_Stored entries_.
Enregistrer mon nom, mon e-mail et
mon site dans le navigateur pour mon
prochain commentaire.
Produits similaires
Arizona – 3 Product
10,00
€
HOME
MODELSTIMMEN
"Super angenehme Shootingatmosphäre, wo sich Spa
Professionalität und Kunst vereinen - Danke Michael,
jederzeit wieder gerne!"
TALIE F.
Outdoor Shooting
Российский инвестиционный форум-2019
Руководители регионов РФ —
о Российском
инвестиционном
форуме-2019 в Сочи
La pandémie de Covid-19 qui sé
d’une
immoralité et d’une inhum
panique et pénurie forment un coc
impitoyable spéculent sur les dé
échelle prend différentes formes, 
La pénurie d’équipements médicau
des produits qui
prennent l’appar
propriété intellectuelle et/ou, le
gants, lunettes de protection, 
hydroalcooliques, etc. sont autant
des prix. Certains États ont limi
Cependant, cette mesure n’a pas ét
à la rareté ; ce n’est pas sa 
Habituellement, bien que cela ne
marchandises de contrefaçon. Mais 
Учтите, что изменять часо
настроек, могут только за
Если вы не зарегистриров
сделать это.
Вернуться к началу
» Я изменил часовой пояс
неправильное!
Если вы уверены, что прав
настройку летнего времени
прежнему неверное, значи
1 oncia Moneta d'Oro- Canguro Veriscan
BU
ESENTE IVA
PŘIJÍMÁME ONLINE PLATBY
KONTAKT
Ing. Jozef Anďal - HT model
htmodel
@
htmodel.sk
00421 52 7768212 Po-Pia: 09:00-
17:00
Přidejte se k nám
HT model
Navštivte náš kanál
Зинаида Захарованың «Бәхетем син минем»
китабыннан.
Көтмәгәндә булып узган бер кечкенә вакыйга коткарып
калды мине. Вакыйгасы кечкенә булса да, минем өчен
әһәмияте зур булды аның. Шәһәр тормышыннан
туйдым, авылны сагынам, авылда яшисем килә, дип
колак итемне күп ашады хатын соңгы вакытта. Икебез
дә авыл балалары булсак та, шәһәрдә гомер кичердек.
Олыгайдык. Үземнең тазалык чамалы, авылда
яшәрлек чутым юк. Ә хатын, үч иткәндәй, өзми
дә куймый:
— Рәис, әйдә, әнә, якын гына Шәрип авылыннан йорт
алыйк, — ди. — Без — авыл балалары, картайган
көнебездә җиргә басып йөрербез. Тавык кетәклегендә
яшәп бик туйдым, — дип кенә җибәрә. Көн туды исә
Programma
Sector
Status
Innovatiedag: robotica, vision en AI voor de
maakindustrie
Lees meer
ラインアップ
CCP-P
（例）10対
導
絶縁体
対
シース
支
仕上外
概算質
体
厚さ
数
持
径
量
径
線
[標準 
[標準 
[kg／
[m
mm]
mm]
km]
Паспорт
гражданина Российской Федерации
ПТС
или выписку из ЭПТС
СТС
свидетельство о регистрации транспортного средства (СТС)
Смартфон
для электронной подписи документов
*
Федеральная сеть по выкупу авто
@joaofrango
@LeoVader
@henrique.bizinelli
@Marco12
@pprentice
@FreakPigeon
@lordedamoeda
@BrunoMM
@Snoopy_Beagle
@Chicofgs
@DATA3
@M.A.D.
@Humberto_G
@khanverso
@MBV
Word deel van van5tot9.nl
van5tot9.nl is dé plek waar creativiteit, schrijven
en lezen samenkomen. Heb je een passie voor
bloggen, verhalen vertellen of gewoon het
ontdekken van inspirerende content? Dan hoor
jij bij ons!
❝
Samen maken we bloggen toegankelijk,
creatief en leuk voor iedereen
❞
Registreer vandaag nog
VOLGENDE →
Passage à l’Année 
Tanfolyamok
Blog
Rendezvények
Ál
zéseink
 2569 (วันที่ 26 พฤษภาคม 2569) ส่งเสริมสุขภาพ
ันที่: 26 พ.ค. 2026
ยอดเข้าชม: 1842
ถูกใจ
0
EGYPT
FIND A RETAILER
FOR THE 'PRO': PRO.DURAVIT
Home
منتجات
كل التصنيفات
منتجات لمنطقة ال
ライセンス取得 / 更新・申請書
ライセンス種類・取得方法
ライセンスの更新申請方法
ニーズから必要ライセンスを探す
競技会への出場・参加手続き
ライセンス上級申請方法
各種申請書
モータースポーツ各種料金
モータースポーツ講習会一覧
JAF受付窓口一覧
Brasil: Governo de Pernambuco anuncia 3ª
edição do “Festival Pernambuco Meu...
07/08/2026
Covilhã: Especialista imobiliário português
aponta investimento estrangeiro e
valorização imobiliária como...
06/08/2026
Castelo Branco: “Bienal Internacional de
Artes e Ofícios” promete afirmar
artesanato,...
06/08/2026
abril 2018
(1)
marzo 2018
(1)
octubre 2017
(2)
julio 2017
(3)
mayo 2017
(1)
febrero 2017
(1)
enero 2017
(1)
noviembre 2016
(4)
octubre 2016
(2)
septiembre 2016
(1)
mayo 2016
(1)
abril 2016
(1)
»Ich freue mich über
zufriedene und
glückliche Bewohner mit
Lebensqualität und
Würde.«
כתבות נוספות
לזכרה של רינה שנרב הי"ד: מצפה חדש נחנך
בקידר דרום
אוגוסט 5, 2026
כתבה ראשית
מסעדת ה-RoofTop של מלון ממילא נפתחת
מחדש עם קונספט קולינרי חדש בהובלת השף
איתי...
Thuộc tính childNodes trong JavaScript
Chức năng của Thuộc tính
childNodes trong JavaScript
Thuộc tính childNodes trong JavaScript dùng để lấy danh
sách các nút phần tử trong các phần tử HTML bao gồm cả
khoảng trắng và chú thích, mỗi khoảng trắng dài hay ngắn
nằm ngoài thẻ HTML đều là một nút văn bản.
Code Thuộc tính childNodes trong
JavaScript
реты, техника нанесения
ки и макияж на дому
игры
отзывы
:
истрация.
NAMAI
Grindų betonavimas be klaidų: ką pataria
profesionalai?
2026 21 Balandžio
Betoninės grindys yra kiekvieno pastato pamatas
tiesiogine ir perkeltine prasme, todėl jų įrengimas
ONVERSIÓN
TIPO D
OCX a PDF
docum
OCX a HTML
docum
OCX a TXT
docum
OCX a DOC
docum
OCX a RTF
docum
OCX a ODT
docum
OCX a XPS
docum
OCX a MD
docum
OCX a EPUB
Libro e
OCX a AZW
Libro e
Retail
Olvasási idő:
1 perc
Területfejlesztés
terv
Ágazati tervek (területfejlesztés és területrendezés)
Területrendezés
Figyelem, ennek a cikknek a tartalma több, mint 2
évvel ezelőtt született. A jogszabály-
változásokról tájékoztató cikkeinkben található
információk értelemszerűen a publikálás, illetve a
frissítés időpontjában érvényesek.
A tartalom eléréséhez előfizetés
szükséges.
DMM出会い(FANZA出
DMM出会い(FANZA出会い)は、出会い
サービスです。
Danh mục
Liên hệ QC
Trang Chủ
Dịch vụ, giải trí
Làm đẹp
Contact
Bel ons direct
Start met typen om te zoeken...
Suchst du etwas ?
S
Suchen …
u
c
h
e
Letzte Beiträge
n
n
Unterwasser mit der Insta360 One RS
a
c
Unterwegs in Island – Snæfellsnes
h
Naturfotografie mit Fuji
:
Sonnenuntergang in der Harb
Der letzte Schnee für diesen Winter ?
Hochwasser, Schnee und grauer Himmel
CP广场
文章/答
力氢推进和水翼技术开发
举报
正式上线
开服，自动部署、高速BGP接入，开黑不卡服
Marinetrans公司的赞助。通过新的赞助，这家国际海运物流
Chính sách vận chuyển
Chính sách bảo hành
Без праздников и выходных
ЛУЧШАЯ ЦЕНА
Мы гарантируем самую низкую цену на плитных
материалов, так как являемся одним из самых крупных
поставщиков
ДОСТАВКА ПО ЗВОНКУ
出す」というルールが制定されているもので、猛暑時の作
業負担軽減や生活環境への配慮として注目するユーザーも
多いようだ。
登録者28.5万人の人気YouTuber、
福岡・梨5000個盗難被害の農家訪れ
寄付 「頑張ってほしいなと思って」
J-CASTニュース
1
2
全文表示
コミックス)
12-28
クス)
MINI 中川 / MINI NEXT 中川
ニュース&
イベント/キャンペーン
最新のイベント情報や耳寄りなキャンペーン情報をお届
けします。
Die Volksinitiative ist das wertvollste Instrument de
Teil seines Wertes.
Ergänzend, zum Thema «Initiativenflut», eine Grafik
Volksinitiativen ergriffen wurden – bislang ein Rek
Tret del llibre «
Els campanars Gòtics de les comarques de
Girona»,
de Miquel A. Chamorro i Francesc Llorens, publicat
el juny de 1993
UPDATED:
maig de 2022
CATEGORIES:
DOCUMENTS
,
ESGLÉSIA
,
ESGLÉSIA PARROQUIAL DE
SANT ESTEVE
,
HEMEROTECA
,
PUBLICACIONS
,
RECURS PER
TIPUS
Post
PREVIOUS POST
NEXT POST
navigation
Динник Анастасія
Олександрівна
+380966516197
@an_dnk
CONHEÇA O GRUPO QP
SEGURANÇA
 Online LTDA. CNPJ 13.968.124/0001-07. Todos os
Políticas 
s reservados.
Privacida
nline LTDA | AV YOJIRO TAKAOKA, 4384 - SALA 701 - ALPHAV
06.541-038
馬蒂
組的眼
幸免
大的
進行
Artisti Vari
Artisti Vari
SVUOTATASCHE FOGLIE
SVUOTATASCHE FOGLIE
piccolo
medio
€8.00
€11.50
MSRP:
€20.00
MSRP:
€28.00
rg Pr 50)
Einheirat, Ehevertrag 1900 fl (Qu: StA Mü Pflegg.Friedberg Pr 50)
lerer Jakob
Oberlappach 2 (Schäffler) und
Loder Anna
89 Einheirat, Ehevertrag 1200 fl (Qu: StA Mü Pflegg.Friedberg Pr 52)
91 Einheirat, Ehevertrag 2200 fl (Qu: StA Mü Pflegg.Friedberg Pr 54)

_Exercise objective_.
Please return all lines from the records that hold the word "Pflegg".

_Result_.
Einheirat, Ehevertrag 1900 fl (Qu: StA Mü Pflegg.Friedberg Pr 50)
89 Einheirat, Ehevertrag 1200 fl (Qu: StA Mü Pflegg.Friedberg Pr 52)
91 Einheirat, Ehevertrag 2200 fl (Qu: StA Mü Pflegg.Friedberg Pr 54)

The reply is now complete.